* _REQUIRED ACTION_: Leave every picture out, and print the full listing again exactly.
______
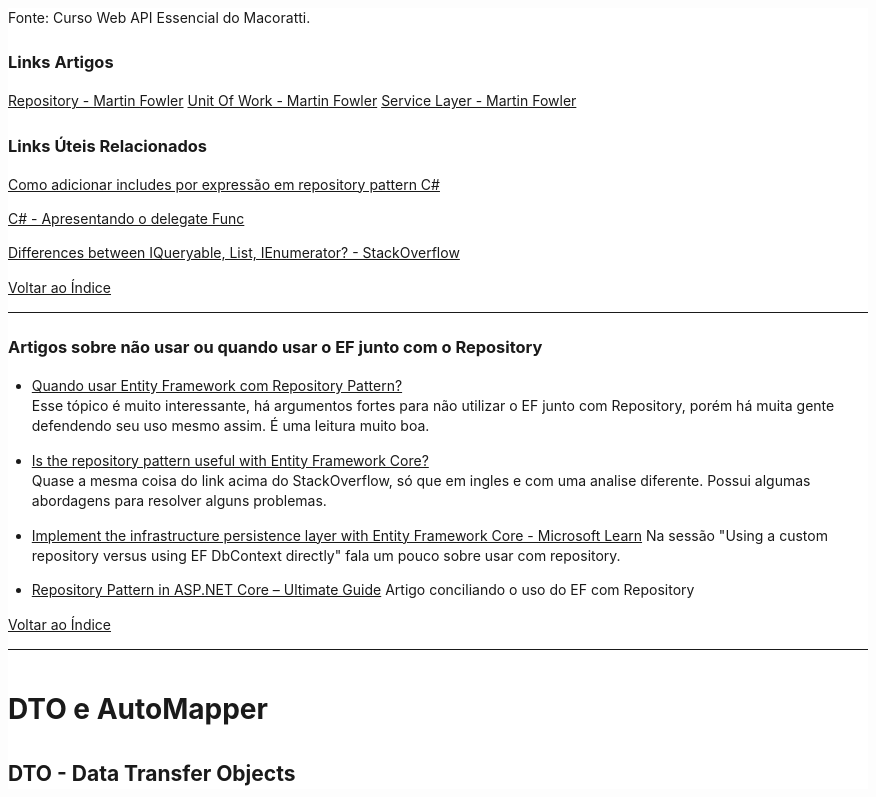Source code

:Fonte: Curso Web API Essencial do Macoratti.

### Links Artigos

[Repository - Martin Fowler](https://martinfowler.com/eaaCatalog/repository.html)
[Unit Of Work - Martin Fowler](https://martinfowler.com/eaaCatalog/unitOfWork.html)
[Service Layer - Martin Fowler](https://martinfowler.com/eaaCatalog/serviceLayer.html)

### Links Úteis Relacionados

[Como adicionar includes por expressão em repository pattern C#](https://pt.stackoverflow.com/questions/322030/como-adicionar-includes-por-express%c3%a3o-em-repository-pattern-c)

[C# - Apresentando o delegate Func](https://www.macoratti.net/14/11/c_deleg2.htm)

[Differences between IQueryable, List, IEnumerator? - StackOverflow](https://stackoverflow.com/questions/4844660/differences-between-iqueryable-list-ienumerator)


[Voltar ao Índice](#índice)

---

### Artigos sobre não usar ou quando usar o EF junto com o Repository

- [Quando usar Entity Framework com Repository Pattern?](https://pt.stackoverflow.com/questions/51536/quando-usar-entity-framework-com-repository-pattern)  
Esse tópico é muito interessante, há argumentos fortes para não utilizar o EF junto com Repository, porém há muita gente defendendo seu uso mesmo assim. É uma leitura muito boa.

- [Is the repository pattern useful with Entity Framework Core?](https://www.thereformedprogrammer.net/is-the-repository-pattern-useful-with-entity-framework-core/)  
Quase a mesma coisa do link acima do StackOverflow, só que em ingles e com uma analise diferente. Possui algumas abordagens para resolver alguns problemas.

- [Implement the infrastructure persistence layer with Entity Framework Core - Microsoft Learn](https://learn.microsoft.com/en-us/dotnet/architecture/microservices/microservice-ddd-cqrs-patterns/infrastructure-persistence-layer-implementation-entity-framework-core#using-a-custom-repository-versus-using-ef-dbcontext-directly)
Na sessão "Using a custom repository versus using EF DbContext directly" fala um pouco sobre usar com repository.

- [Repository Pattern in ASP.NET Core – Ultimate Guide](https://codewithmukesh.com/blog/repository-pattern-in-aspnet-core/)
Artigo conciliando o uso do EF com Repository

[Voltar ao Índice](#índice)

---

# DTO e AutoMapper

## DTO - Data Transfer Objects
______
* _TASK ANSWER_:
Source code

:Fonte: Curso Web API Essencial do Macoratti.

### Links Artigos

[Repository - Martin Fowler](https://martinfowler.com/eaaCatalog/repository.html)
[Unit Of Work - Martin Fowler](https://martinfowler.com/eaaCatalog/unitOfWork.html)
[Service Layer - Martin Fowler](https://martinfowler.com/eaaCatalog/serviceLayer.html)

### Links Úteis Relacionados

[Como adicionar includes por expressão em repository pattern C#](https://pt.stackoverflow.com/questions/322030/como-adicionar-includes-por-express%c3%a3o-em-repository-pattern-c)

[C# - Apresentando o delegate Func](https://www.macoratti.net/14/11/c_deleg2.htm)

[Differences between IQueryable, List, IEnumerator? - StackOverflow](https://stackoverflow.com/questions/4844660/differences-between-iqueryable-list-ienumerator)


[Voltar ao Índice](#índice)

---

### Artigos sobre não usar ou quando usar o EF junto com o Repository

- [Quando usar Entity Framework com Repository Pattern?](https://pt.stackoverflow.com/questions/51536/quando-usar-entity-framework-com-repository-pattern)  
Esse tópico é muito interessante, há argumentos fortes para não utilizar o EF junto com Repository, porém há muita gente defendendo seu uso mesmo assim. É uma leitura muito boa.

- [Is the repository pattern useful with Entity Framework Core?](https://www.thereformedprogrammer.net/is-the-repository-pattern-useful-with-entity-framework-core/)  
Quase a mesma coisa do link acima do StackOverflow, só que em ingles e com uma analise diferente. Possui algumas abordagens para resolver alguns problemas.

- [Implement the infrastructure persistence layer with Entity Framework Core - Microsoft Learn](https://learn.microsoft.com/en-us/dotnet/architecture/microservices/microservice-ddd-cqrs-patterns/infrastructure-persistence-layer-implementation-entity-framework-core#using-a-custom-repository-versus-using-ef-dbcontext-directly)
Na sessão "Using a custom repository versus using EF DbContext directly" fala um pouco sobre usar com repository.

- [Repository Pattern in ASP.NET Core – Ultimate Guide](https://codewithmukesh.com/blog/repository-pattern-in-aspnet-core/)
Artigo conciliando o uso do EF com Repository

[Voltar ao Índice](#índice)

---

# DTO e AutoMapper

## DTO - Data Transfer Objects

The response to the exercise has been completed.